The Tulsa County Courthouse saw up to 4,000 visitors daily before the coronavirus pandemic hit and shut down virtually all in-person court operations.
The district courts reopened for business Monday morning after a roughly six-week closure, but officials said they still hope to keep traffic in the building to a minimum for the time being.
“We want to keep our employees and citizens safe as the court systems reopen in an old building that is ill-suited for social distancing,” Tulsa County Commissioner Stan Sallee said in a statement ahead of the reopening.
Sallee has previously told the commissioners’ board that up to 4,000 people could walk through the doors of the courthouse on a daily basis and that therefore he wants residents to do as much online as they can first.
A resolution that restricted access to the courthouse expired May 4, allowing visitors to return if necessary as of that day to conduct county-related business unrelated to the district courts.
County Court Clerk Don Newberry told reporters Monday morning that visitors to the courthouse are now being asked to stop at tents on the plaza, which faces Fifth Street in downtown Tulsa, before reaching the entrance doors.
The tents have stations for specific court dockets — such as small claims, civil, criminal and traffic — now that the district courts are reopened, he said.
Employees working in the tents will be able to access court records so visitors will be able to get information, such as their upcoming court dates, without having to go into the building.
Those who need to enter the courthouse will be required to wear masks, according to directions from the Oklahoma Supreme Court and the Tulsa Health Department, as well as recommendations from the federal Centers for Disease Control and Prevention.
Deputies will ask questions to gauge whether visitors are or could be ill or may have been exposed to COVID-19 before they are able to clear the security area.
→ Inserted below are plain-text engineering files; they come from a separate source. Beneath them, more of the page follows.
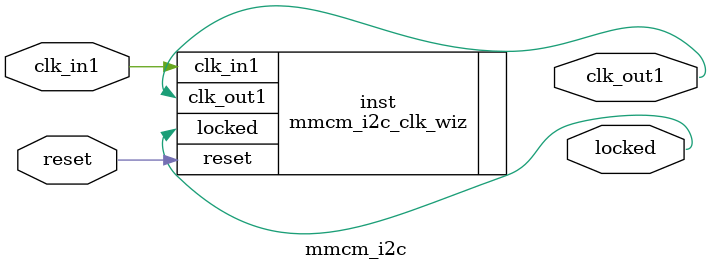
<source format=v>


`timescale 1ps/1ps

(* CORE_GENERATION_INFO = "mmcm_i2c,clk_wiz_v6_0_11_0_0,{component_name=mmcm_i2c,use_phase_alignment=true,use_min_o_jitter=false,use_max_i_jitter=false,use_dyn_phase_shift=false,use_inclk_switchover=false,use_dyn_reconfig=false,enable_axi=0,feedback_source=FDBK_AUTO,PRIMITIVE=MMCM,num_out_clk=1,clkin1_period=83.333,clkin2_period=10.0,use_power_down=false,use_reset=true,use_locked=true,use_inclk_stopped=false,feedback_type=SINGLE,CLOCK_MGR_TYPE=NA,manual_override=false}" *)

module mmcm_i2c 
 (
  // Clock out ports
  output        clk_out1,
  // Status and control signals
  input         reset,
  output        locked,
 // Clock in ports
  input         clk_in1
 );

  mmcm_i2c_clk_wiz inst
  (
  // Clock out ports  
  .clk_out1(clk_out1),
  // Status and control signals               
  .reset(reset), 
  .locked(locked),
 // Clock in ports
  .clk_in1(clk_in1)
  );

endmodule

</source>
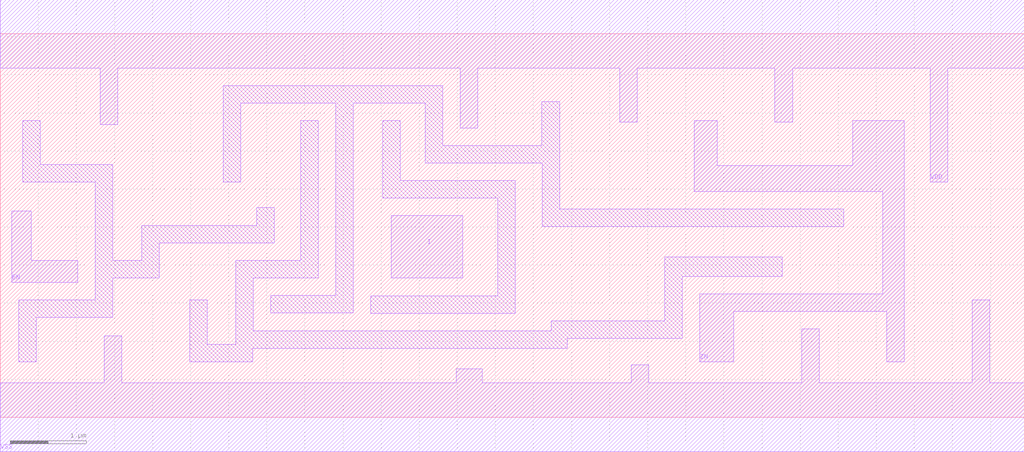
<source format=lef>
# Copyright 2022 GlobalFoundries PDK Authors
#
# Licensed under the Apache License, Version 2.0 (the "License");
# you may not use this file except in compliance with the License.
# You may obtain a copy of the License at
#
#      http://www.apache.org/licenses/LICENSE-2.0
#
# Unless required by applicable law or agreed to in writing, software
# distributed under the License is distributed on an "AS IS" BASIS,
# WITHOUT WARRANTIES OR CONDITIONS OF ANY KIND, either express or implied.
# See the License for the specific language governing permissions and
# limitations under the License.

MACRO gf180mcu_fd_sc_mcu9t5v0__invz_4
  CLASS core ;
  FOREIGN gf180mcu_fd_sc_mcu9t5v0__invz_4 0.0 0.0 ;
  ORIGIN 0 0 ;
  SYMMETRY X Y ;
  SITE GF018hv5v_green_sc9 ;
  SIZE 13.44 BY 5.04 ;
  PIN EN
    DIRECTION INPUT ;
    ANTENNAGATEAREA 3.384 ;
    PORT
      LAYER Metal1 ;
        POLYGON 0.15 1.77 1.02 1.77 1.02 2.06 0.41 2.06 0.41 2.71 0.15 2.71  ;
    END
  END EN
  PIN I
    DIRECTION INPUT ;
    ANTENNAGATEAREA 1.692 ;
    PORT
      LAYER Metal1 ;
        POLYGON 5.13 1.83 6.07 1.83 6.07 2.65 5.13 2.65  ;
    END
  END I
  PIN ZN
    DIRECTION OUTPUT ;
    ANTENNADIFFAREA 3.2448 ;
    PORT
      LAYER Metal1 ;
        POLYGON 9.11 2.965 11.075 2.965 11.585 2.965 11.585 1.62 9.18 1.62 9.18 0.73 9.63 0.73 9.63 1.39 11.64 1.39 11.64 0.73 11.87 0.73 11.87 3.9 11.19 3.9 11.19 3.31 11.075 3.31 9.41 3.31 9.41 3.9 9.11 3.9  ;
    END
  END ZN
  PIN VDD
    DIRECTION INOUT ;
    USE power ;
    SHAPE ABUTMENT ;
    PORT
      LAYER Metal1 ;
        POLYGON 0 4.59 1.315 4.59 1.315 3.845 1.545 3.845 1.545 4.59 6.04 4.59 6.04 3.8 6.27 3.8 6.27 4.59 8.13 4.59 8.13 3.88 8.36 3.88 8.36 4.59 10.17 4.59 10.17 3.88 10.4 3.88 10.4 4.59 11.075 4.59 12.21 4.59 12.21 3.09 12.44 3.09 12.44 4.59 13.44 4.59 13.44 5.49 11.075 5.49 0 5.49  ;
    END
  END VDD
  PIN VSS
    DIRECTION INOUT ;
    USE ground ;
    SHAPE ABUTMENT ;
    PORT
      LAYER Metal1 ;
        POLYGON 0 -0.45 13.44 -0.45 13.44 0.45 12.99 0.45 12.99 1.54 12.76 1.54 12.76 0.45 10.75 0.45 10.75 1.16 10.52 1.16 10.52 0.45 8.51 0.45 8.51 0.69 8.28 0.69 8.28 0.45 6.325 0.45 6.325 0.635 5.985 0.635 5.985 0.45 1.595 0.45 1.595 1.07 1.365 1.07 1.365 0.45 0 0.45  ;
    END
  END VSS
  OBS
      LAYER Metal1 ;
        POLYGON 0.295 3.09 1.25 3.09 1.25 1.54 0.245 1.54 0.245 0.73 0.475 0.73 0.475 1.31 1.48 1.31 1.48 1.83 2.09 1.83 2.09 2.29 3.595 2.29 3.595 2.755 3.365 2.755 3.365 2.52 1.86 2.52 1.86 2.06 1.48 2.06 1.48 3.32 0.525 3.32 0.525 3.9 0.295 3.9  ;
        POLYGON 5.02 2.88 6.53 2.88 6.53 1.595 4.865 1.595 4.865 1.365 6.76 1.365 6.76 3.11 5.25 3.11 5.25 3.9 5.02 3.9  ;
        POLYGON 2.485 0.73 3.315 0.73 3.315 0.905 7.445 0.905 7.445 1.04 8.95 1.04 8.95 1.85 10.265 1.85 10.265 2.11 8.72 2.11 8.72 1.27 7.235 1.27 7.235 1.135 3.32 1.135 3.32 1.83 4.175 1.83 4.175 3.9 3.945 3.9 3.945 2.06 3.09 2.06 3.09 0.96 2.715 0.96 2.715 1.54 2.485 1.54  ;
        POLYGON 2.925 3.09 3.155 3.09 3.155 4.13 4.405 4.13 4.405 1.6 3.55 1.6 3.55 1.37 4.635 1.37 4.635 4.13 5.58 4.13 5.58 3.34 7.115 3.34 7.115 2.505 11.075 2.505 11.075 2.735 7.345 2.735 7.345 4.15 7.11 4.15 7.11 3.57 5.81 3.57 5.81 4.36 2.925 4.36  ;
  END
END gf180mcu_fd_sc_mcu9t5v0__invz_4

</source>
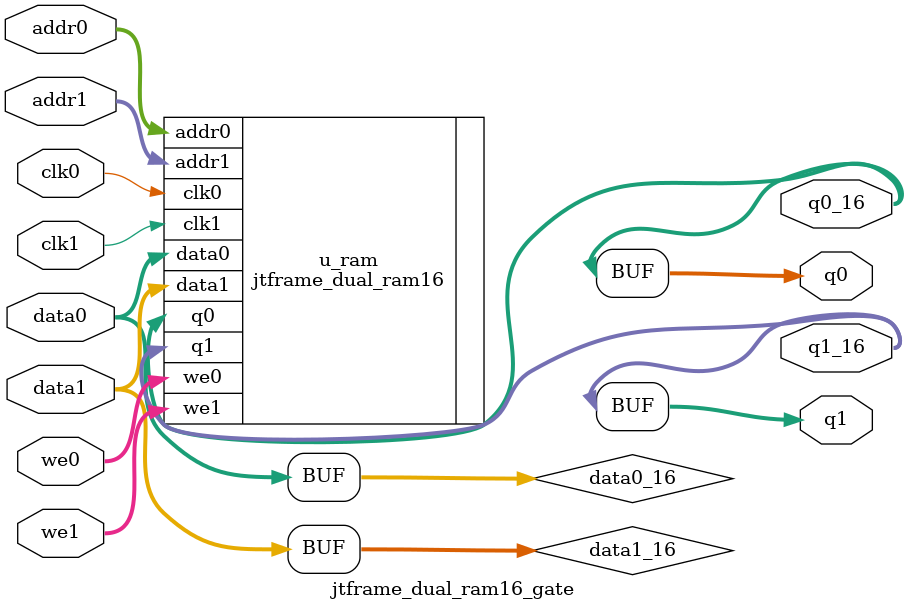
<source format=v>
/*  This file is part of JTFRAME.
    JTFRAME program is free software: you can redistribute it and/or modify
    it under the terms of the GNU General Public License as published by
    the Free Software Foundation, either version 3 of the License, or
    (at your option) any later version.

    JTFRAME program is distributed in the hope that it will be useful,
    but WITHOUT ANY WARRANTY; without even the implied warranty of
    MERCHANTABILITY or FITNESS FOR A PARTICULAR PURPOSE.  See the
    GNU General Public License for more details.

    You should have received a copy of the GNU General Public License
    along with JTFRAME.  If not, see <http://www.gnu.org/licenses/>.

    Author: Rafael Eduardo Paiva Feener. Copyright: Miki Saito
    Version: 1.0
    Date: 22-05-2025 */

// Generic 16-bit dual port RAM with clock enable
// parameters:
//      AW      => Address bit width, 10 for 2kB
//      SIMFILE => binary file to load during simulation
//      SIMHEXFILE => hexadecimal file to load during simulation

module jtframe_dual_ram16_gate #(parameter AW=10,
    DW1=8,  DW2=8, DW=DW1+DW2,
    SIMFILE_LO="", SIMHEXFILE_LO="",
    SIMFILE_HI="", SIMHEXFILE_HI="",
    VERBOSE=0,          // set to 1 to display memory writes
    VERBOSE_OFFSET=0    // value added to the address when displaying
)(
    // Port 0
    input            clk0,
    input   [DW-1:0] data0,
    input   [  AW:1] addr0,
    input   [   1:0] we0,
    output  [  15:0] q0_16,
    output  [DW-1:0] q0,
    // Port 1
    input            clk1,
    input   [DW-1:0] data1,
    input   [  AW:1] addr1,
    input   [   1:0] we1,
    output  [  15:0] q1_16,
    output  [DW-1:0] q1
);

wire [15:0] data0_16, data1_16;

assign data0_16 = {{8-DW2{1'b0}},data0[DW1+:DW2],{8-DW1{1'b0}},data0[0+:DW1]};
assign data1_16 = {{8-DW2{1'b0}},data1[DW1+:DW2],{8-DW1{1'b0}},data1[0+:DW1]};
assign q0       = {q0_16[8+:DW2],q0_16[0+:DW1]};
assign q1       = {q1_16[8+:DW2],q1_16[0+:DW1]};

jtframe_dual_ram16 #(
    .AW            ( AW             ),
    .SIMFILE_HI    ( SIMFILE_HI     ), .SIMFILE_LO    ( SIMFILE_LO     ),
    .SIMHEXFILE_HI ( SIMHEXFILE_HI  ), .SIMHEXFILE_LO ( SIMHEXFILE_LO  ),
    .VERBOSE       ( VERBOSE        ), .VERBOSE_OFFSET( VERBOSE_OFFSET )  )
u_ram(
    .clk0       ( clk0              ),
    .clk1       ( clk1              ),
    // Port 0
    .data0      ( data0_16          ), //
    .addr0      ( addr0             ),
    .we0        ( we0               ),
    .q0         ( q0_16             ), //
    // Port 1
    .data1      ( data1_16          ), //
    .addr1      ( addr1             ),
    .we1        ( we1               ),
    .q1         ( q1_16             )  //
);

endmodule
</source>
Newberry said multiple hand sanitizer stations are newly available inside the courthouse and that the county recommends people use them on a “pretty regular basis.”
The plaza-side courthouse entrance is allocated for use by court participants, such as attorneys, parties in cases, victims and witnesses. County personnel and citizens needing to conduct county-related businesses, such as with the County Assessor or County Treasurer, are assigned to the Denver Avenue entrance. Attorneys may also use the Denver Avenue entrance if needed.
Family members of those individuals and others not directly involved in court proceedings will be barred from entry. Once inside, county officials encourage the use of escalators to reach the first three floors rather than the elevator due to social distancing requirements. Passenger limits on elevators will be enforced in accordance with social distancing rules.
Presiding Judge William LaFortune wrote in an order last week that no more than 10 people will be allowed in a courtroom at a single time until public health officials say it is permissible to increase the cap to 50. He also wrote that the court would request funds so judges can have Plexiglas barriers installed at their benches for safety reasons.
Out-of-custody criminal defendants with court dates set between Monday and the end of May aren’t required to appear in court and should receive new hearing dates, while those who are in custody will appear during that time if a judge specifically requests their presence. Jury trials in Tulsa County have been canceled since mid-March and will not resume until at least early August.
Criminal initial appearance dockets have taken place with video technology during the shutdown, and the bond docket continues remotely daily, including weekends.
Judges are still encouraged to conduct proceedings using remote means as much as possible, and their office areas remain closed to the public.